Das neue Mainboard ist da und läuft deutlich stabiler. ESXi ist installiert und ich fange an die virtuellen Maschinen einzurichten. Den SAS Controller an FreeNAS durchzureichen war kein Problem. Das neue Webinterface ist an manchen Stellen etwas merkwürdig, aber ich will mich nicht beschweren.

Etwas genervt haben die Lüfter, die laufen nur mit 300rpm und das Mainboard dachte die seien wohl kaputt und hat dann immer wieder auf 1500rpm hochgeregelt. Das lag daran, dass der minimal Wert im IPMI per Default zu niedrig gesetzt ist. Im Webinterface kann man die Werte nicht setzen, aber dafür gibt es ipmiutil, das auch in Homebrew unter MacOS oder jeder guten Linux Distribution enthalten ist. Alternativ kann man auch ipmitool nehmen.

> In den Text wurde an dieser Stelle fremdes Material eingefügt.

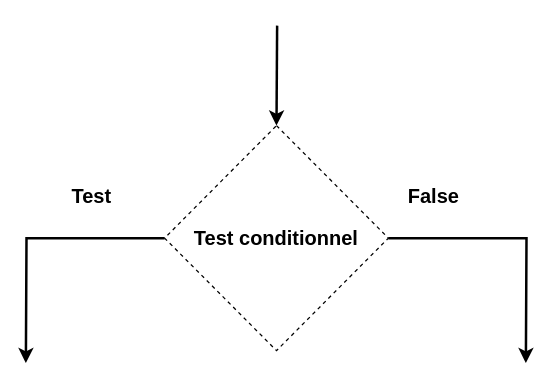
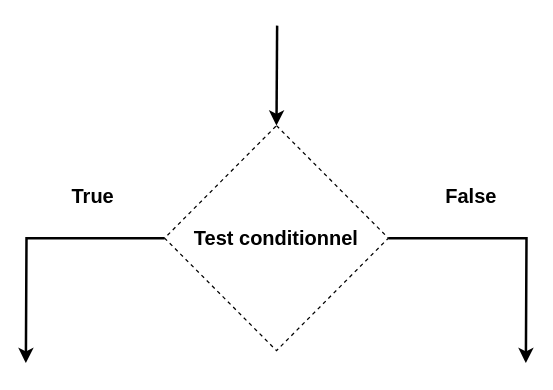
  <mxCell id="0" />
  <mxCell id="1" parent="0" />
  <mxCell id="2" style="edgeStyle=orthogonalEdgeStyle;rounded=0;orthogonalLoop=1;jettySize=auto;html=1;exitX=0;exitY=0.5;exitDx=0;exitDy=0;fontSize=16;strokeWidth=2;" edge="1" parent="1" source="3"><mxGeometry relative="1" as="geometry"><mxPoint x="20" y="290" as="targetPoint" /></mxGeometry></mxCell>
  <mxCell id="3" value="&lt;b&gt;&lt;font style=&quot;font-size: 16px;&quot;&gt;Test conditionnel&lt;/font&gt;&lt;/b&gt;" style="rhombus;whiteSpace=wrap;html=1;dashed=1;" vertex="1" parent="1"><mxGeometry x="131" y="100" width="179" height="180" as="geometry" /></mxCell>
  <mxCell id="4" style="edgeStyle=orthogonalEdgeStyle;rounded=0;orthogonalLoop=1;jettySize=auto;html=1;exitX=1;exitY=0.5;exitDx=0;exitDy=0;fontSize=16;strokeWidth=2;" edge="1" parent="1" source="3"><mxGeometry relative="1" as="geometry"><mxPoint x="420" y="290" as="targetPoint" /><mxPoint x="531" y="190" as="sourcePoint" /></mxGeometry></mxCell>
  <mxCell id="5" value="" style="endArrow=classic;html=1;rounded=0;strokeWidth=2;fontSize=16;entryX=0.5;entryY=0;entryDx=0;entryDy=0;" edge="1" parent="1" target="3"><mxGeometry width="50" height="50" relative="1" as="geometry"><mxPoint x="221" y="20" as="sourcePoint" /><mxPoint x="250" y="250" as="targetPoint" /></mxGeometry></mxCell>
- <mxCell id="6" value="Test" style="text;strokeColor=none;fillColor=none;align=left;verticalAlign=middle;spacingLeft=4;spacingRight=4;overflow=hidden;points=[[0,0.5],[1,0.5]];portConstraint=eastwest;rotatable=0;fontSize=16;fontStyle=1" vertex="1" parent="1"><mxGeometry x="51" y="140" width="80" height="30" as="geometry" /></mxCell>
- <mxCell id="7" value="False" style="text;strokeColor=none;fillColor=none;align=left;verticalAlign=middle;spacingLeft=4;spacingRight=4;overflow=hidden;points=[[0,0.5],[1,0.5]];portConstraint=eastwest;rotatable=0;fontSize=16;fontStyle=1" vertex="1" parent="1"><mxGeometry x="320" y="140" width="80" height="30" as="geometry" /></mxCell>
+ <mxCell id="6" value="True" style="text;strokeColor=none;fillColor=none;align=left;verticalAlign=middle;spacingLeft=4;spacingRight=4;overflow=hidden;points=[[0,0.5],[1,0.5]];portConstraint=eastwest;rotatable=0;fontSize=16;fontStyle=1" vertex="1" parent="1"><mxGeometry x="51" y="140" width="80" height="30" as="geometry" /></mxCell>
+ <mxCell id="7" value="False" style="text;strokeColor=none;fillColor=none;align=left;verticalAlign=middle;spacingLeft=4;spacingRight=4;overflow=hidden;points=[[0,0.5],[1,0.5]];portConstraint=eastwest;rotatable=0;fontSize=16;fontStyle=1" vertex="1" parent="1"><mxGeometry x="350" y="140" width="80" height="30" as="geometry" /></mxCell>
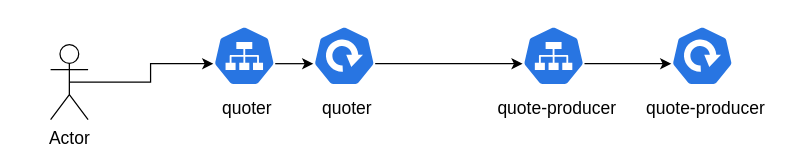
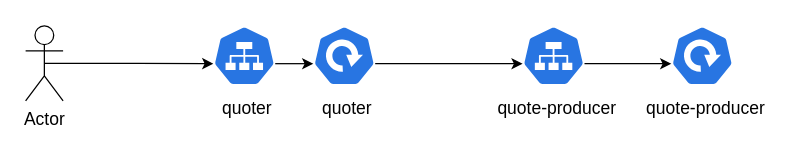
  <mxCell id="0" />
  <mxCell id="1" parent="0" />
  <mxCell id="2" style="edgeStyle=orthogonalEdgeStyle;rounded=0;orthogonalLoop=1;jettySize=auto;html=1;exitX=0.5;exitY=0.5;exitDx=0;exitDy=0;exitPerimeter=0;entryX=0.005;entryY=0.63;entryDx=0;entryDy=0;entryPerimeter=0;fontSize=14;" edge="1" parent="1" source="3" target="14"><mxGeometry relative="1" as="geometry" /></mxCell>
- <mxCell id="3" value="Actor" style="shape=umlActor;verticalLabelPosition=bottom;verticalAlign=top;html=1;outlineConnect=0;fontSize=14;" vertex="1" parent="1"><mxGeometry x="40" y="35" width="30" height="60" as="geometry" /></mxCell>
+ <mxCell id="3" value="Actor" style="shape=umlActor;verticalLabelPosition=bottom;verticalAlign=top;html=1;outlineConnect=0;fontSize=14;" vertex="1" parent="1"><mxGeometry x="20" y="20" width="30" height="60" as="geometry" /></mxCell>
  <mxCell id="4" value="" style="group;fontSize=14;" vertex="1" connectable="0" parent="1"><mxGeometry x="512" y="20" width="111" height="80" as="geometry" /></mxCell>
  <mxCell id="5" value="" style="sketch=0;html=1;dashed=0;whitespace=wrap;fillColor=#2875E2;strokeColor=#ffffff;points=[[0.005,0.63,0],[0.1,0.2,0],[0.9,0.2,0],[0.5,0,0],[0.995,0.63,0],[0.72,0.99,0],[0.5,1,0],[0.28,0.99,0]];shape=mxgraph.kubernetes.icon;prIcon=deploy;fontSize=14;" vertex="1" parent="4"><mxGeometry x="24.5" width="50" height="48" as="geometry" /></mxCell>
  <mxCell id="6" value="quote-producer" style="text;html=1;align=center;verticalAlign=middle;resizable=0;points=[];autosize=1;strokeColor=none;fillColor=none;fontSize=14;" vertex="1" parent="4"><mxGeometry x="-5" y="51" width="113" height="29" as="geometry" /></mxCell>
  <mxCell id="7" value="" style="group;fontSize=14;" vertex="1" connectable="0" parent="1"><mxGeometry x="393" y="20" width="111" height="80" as="geometry" /></mxCell>
  <mxCell id="8" value="" style="sketch=0;html=1;dashed=0;whitespace=wrap;fillColor=#2875E2;strokeColor=#ffffff;points=[[0.005,0.63,0],[0.1,0.2,0],[0.9,0.2,0],[0.5,0,0],[0.995,0.63,0],[0.72,0.99,0],[0.5,1,0],[0.28,0.99,0]];shape=mxgraph.kubernetes.icon;prIcon=svc;fontSize=14;" vertex="1" parent="7"><mxGeometry x="24.5" width="50" height="48" as="geometry" /></mxCell>
  <mxCell id="9" value="quote-producer" style="text;html=1;align=center;verticalAlign=middle;resizable=0;points=[];autosize=1;strokeColor=none;fillColor=none;fontSize=14;" vertex="1" parent="7"><mxGeometry x="-5" y="51" width="113" height="29" as="geometry" /></mxCell>
  <mxCell id="10" value="" style="group;fontSize=14;" vertex="1" connectable="0" parent="1"><mxGeometry x="249" y="20" width="58" height="80" as="geometry" /></mxCell>
  <mxCell id="11" value="" style="sketch=0;html=1;dashed=0;whitespace=wrap;fillColor=#2875E2;strokeColor=#ffffff;points=[[0.005,0.63,0],[0.1,0.2,0],[0.9,0.2,0],[0.5,0,0],[0.995,0.63,0],[0.72,0.99,0],[0.5,1,0],[0.28,0.99,0]];shape=mxgraph.kubernetes.icon;prIcon=deploy;fontSize=14;" vertex="1" parent="10"><mxGeometry x="1" width="50" height="48" as="geometry" /></mxCell>
  <mxCell id="12" value="quoter" style="text;html=1;align=center;verticalAlign=middle;resizable=0;points=[];autosize=1;strokeColor=none;fillColor=none;fontSize=14;" vertex="1" parent="10"><mxGeometry x="-1" y="51" width="58" height="29" as="geometry" /></mxCell>
  <mxCell id="13" value="" style="group;fontSize=14;" vertex="1" connectable="0" parent="1"><mxGeometry x="169" y="20" width="58" height="80" as="geometry" /></mxCell>
  <mxCell id="14" value="" style="sketch=0;html=1;dashed=0;whitespace=wrap;fillColor=#2875E2;strokeColor=#ffffff;points=[[0.005,0.63,0],[0.1,0.2,0],[0.9,0.2,0],[0.5,0,0],[0.995,0.63,0],[0.72,0.99,0],[0.5,1,0],[0.28,0.99,0]];shape=mxgraph.kubernetes.icon;prIcon=svc;fontSize=14;" vertex="1" parent="13"><mxGeometry x="1" width="50" height="48" as="geometry" /></mxCell>
  <mxCell id="15" value="quoter" style="text;html=1;align=center;verticalAlign=middle;resizable=0;points=[];autosize=1;strokeColor=none;fillColor=none;fontSize=14;" vertex="1" parent="13"><mxGeometry x="-1" y="51" width="58" height="29" as="geometry" /></mxCell>
  <mxCell id="16" style="edgeStyle=orthogonalEdgeStyle;rounded=0;orthogonalLoop=1;jettySize=auto;html=1;exitX=0.995;exitY=0.63;exitDx=0;exitDy=0;exitPerimeter=0;entryX=0.005;entryY=0.63;entryDx=0;entryDy=0;entryPerimeter=0;fontSize=14;" edge="1" parent="1" source="14" target="11"><mxGeometry relative="1" as="geometry" /></mxCell>
  <mxCell id="17" style="edgeStyle=orthogonalEdgeStyle;rounded=0;orthogonalLoop=1;jettySize=auto;html=1;exitX=0.995;exitY=0.63;exitDx=0;exitDy=0;exitPerimeter=0;entryX=0.005;entryY=0.63;entryDx=0;entryDy=0;entryPerimeter=0;fontSize=14;" edge="1" parent="1" source="11" target="8"><mxGeometry relative="1" as="geometry" /></mxCell>
  <mxCell id="18" style="edgeStyle=orthogonalEdgeStyle;rounded=0;orthogonalLoop=1;jettySize=auto;html=1;exitX=0.995;exitY=0.63;exitDx=0;exitDy=0;exitPerimeter=0;entryX=0.005;entryY=0.63;entryDx=0;entryDy=0;entryPerimeter=0;fontSize=14;" edge="1" parent="1" source="8" target="5"><mxGeometry relative="1" as="geometry" /></mxCell>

So liest man die Lüfter aus:

ipmiutil sensor -N 192.168.0.159 -U ADMIN -P ADMIN -c -g fan
ipmiutil ver 2.95
isensor: version 2.95
Connecting to node 192.168.0.159 192.168.0.159
-- BMC version 3.50, IPMI version 2.0
 ID  | SDRType | Type            |SNum| Name             |Status| Reading
03f1 | Full    | Fan             | 41 | FAN1             | OK   | 300.00 RPM
0434 | Full    | Fan             | 42 | FAN2             | Absent | 0.00 na
0477 | Full    | Fan             | 43 | FAN3             | OK   | 300.00 RPM
04ba | Full    | Fan             | 44 | FAN4             | OK   | 300.00 RPM
04fd | Full    | Fan             | 45 | FAN5             | OK   | 300.00 RPM
0540 | Full    | Fan             | 47 | FANA             | Absent | 0.00 na
ipmiutil sensor, completed successfully

Und so setzt man die neuen Werte:

ipmiutil sensor -N 192.168.0.159 -U ADMIN -P ADMIN -n 47 -u 250:250:250:25400:25400:25500

Die 47 ist die SNum des Lüfters. Das macht man für alle und dann ist Ruhe. Evtl. muss man noch einmal den IPMI Controller resetten.